[Assignment]
Identify every line in the entries below that contains the string "default", treating uppercase and lowercase as different, and copy each such line.

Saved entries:
++++++++
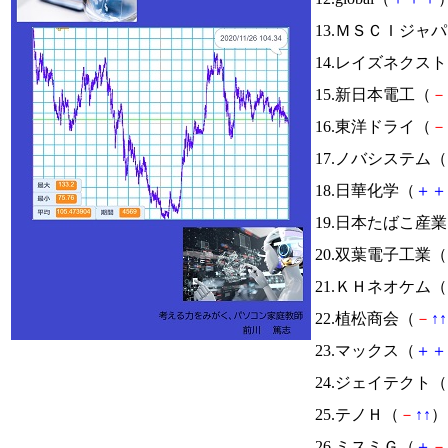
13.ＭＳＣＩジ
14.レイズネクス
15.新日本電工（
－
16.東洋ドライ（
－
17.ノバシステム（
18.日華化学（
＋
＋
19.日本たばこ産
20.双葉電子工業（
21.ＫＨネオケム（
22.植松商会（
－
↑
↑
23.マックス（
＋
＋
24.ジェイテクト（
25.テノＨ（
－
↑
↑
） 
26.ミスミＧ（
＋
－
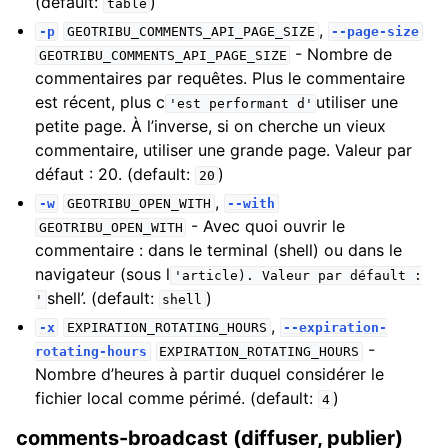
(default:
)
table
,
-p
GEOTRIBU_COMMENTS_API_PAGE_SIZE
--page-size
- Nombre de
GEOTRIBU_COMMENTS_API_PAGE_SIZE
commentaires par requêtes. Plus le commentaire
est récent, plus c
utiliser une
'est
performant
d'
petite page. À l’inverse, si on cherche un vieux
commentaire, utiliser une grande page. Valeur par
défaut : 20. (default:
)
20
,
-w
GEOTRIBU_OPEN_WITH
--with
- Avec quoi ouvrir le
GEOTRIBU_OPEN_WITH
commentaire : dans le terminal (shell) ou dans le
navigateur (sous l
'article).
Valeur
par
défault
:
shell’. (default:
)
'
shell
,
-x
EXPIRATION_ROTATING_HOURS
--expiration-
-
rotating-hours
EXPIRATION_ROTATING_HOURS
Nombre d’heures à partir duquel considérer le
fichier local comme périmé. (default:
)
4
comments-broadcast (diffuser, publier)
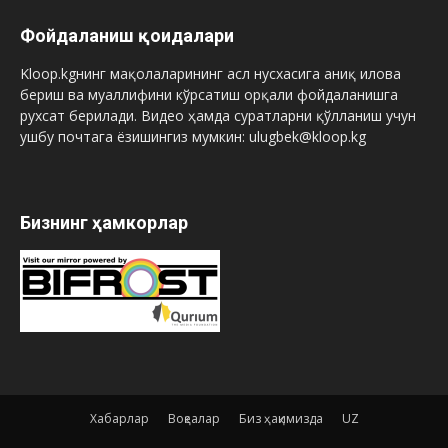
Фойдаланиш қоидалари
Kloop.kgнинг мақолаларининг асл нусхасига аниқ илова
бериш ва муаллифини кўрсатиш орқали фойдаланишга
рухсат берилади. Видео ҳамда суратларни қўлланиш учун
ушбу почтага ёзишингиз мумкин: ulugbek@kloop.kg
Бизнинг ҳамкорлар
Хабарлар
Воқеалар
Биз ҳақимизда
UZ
++++++++
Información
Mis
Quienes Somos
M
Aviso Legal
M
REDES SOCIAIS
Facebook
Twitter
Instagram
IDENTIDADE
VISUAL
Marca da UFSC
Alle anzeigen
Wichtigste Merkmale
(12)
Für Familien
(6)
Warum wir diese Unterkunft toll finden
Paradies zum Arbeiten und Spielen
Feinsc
++++++++
[Problem solution]
(default:
défaut : 20. (default:
shell’. (default:
fichier local comme périmé. (default:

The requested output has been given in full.